The team involved in India's Mangalyaan Mars mission

We bring you the 14 brains behind Mangalyaan who helped put India in the elite club.

While much has been talked about the team of women who helped make the Mangalyaan mission a reality, it is also worth taking a look at others who made the Mars mission possible.

K Radhakrishnan lead the mission and oversaw the activities of ISRO as well as the mission.

S Ramakrishnan was a Director who helped in Development of the PSLV and liquid propulsion system.

P. Kunhikrishnan was a Project Director in the PSLV programme. He was also a Mission director of PSLV-C25/Mars Orbiter Mission.

Moumita Dutta was the Project manager of the Mangalyaan mission.

Nandini Harinath was the Deputy Operations Director of Navigation.

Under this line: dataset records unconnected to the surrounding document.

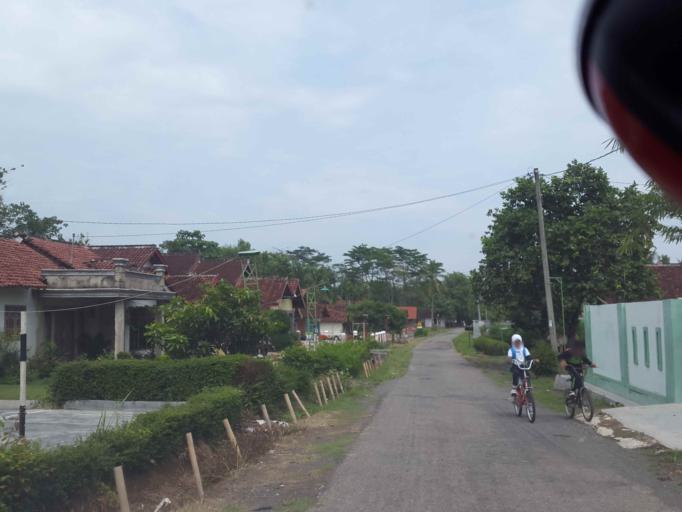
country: ID
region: Lampung
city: Natar
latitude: -5.2537
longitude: 105.1968
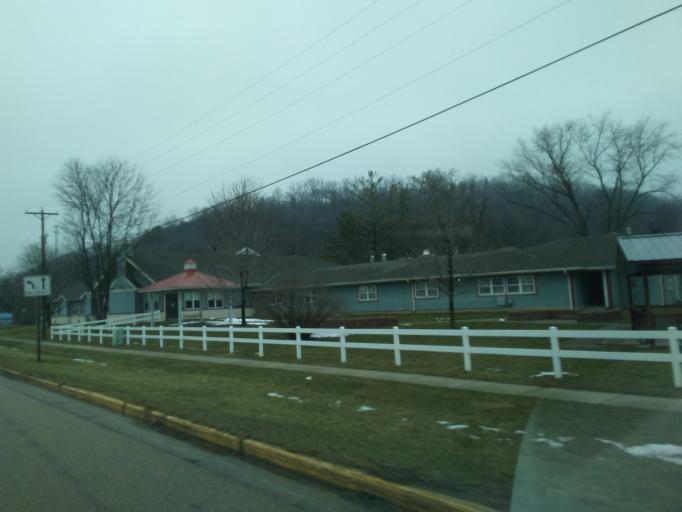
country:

Ritu Karidhal was the Deputy Operations Director of Navigation.

BS Kiran was the Associate Project Director of Flight dynamics.

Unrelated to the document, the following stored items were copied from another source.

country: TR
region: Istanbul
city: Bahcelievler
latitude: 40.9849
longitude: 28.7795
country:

V Kesava Raju was the Mission Director at the Mars Orbiter Mission.

V Koteswara Rao was ISRO scientific secretary.

Chandradathan was the Director of the Liquid Propulsion system.

AS Kiran Kumar was the Director of the Satellite Application Centre.

M Annadurai was the Programme Director and in charge of budget management as well as direction for spacecraft configuration, schedule and resources.

MYS Prasad: Director at Satish Dhawan Space Centre. He was also the Chairman at Launch Authorisation Board.

SK Shivakumar was a Director at ISRO Satellite Centre. He was also a Project Director for Deep Space Network antenna.

S Arunan was a Project Director at Mars Orbiter Mission and he led the team to build the spacecraft.

B Jayakumar was an Associate Project Director at the PSLV programme who was responsible for testing the rocket systems.

MS Pannirselvam was the Chief General Manager at the Sriharikota Rocket port and was the man tasked to maintain launch schedules.

India is the fourth country to accomplish a successful mission and first country to do so in the very first attempt. The landmark work of Indian scientists – The Mars Orbiter Mission (MOM),also known as 'Mangalyaan' was a monumental event for every Indian.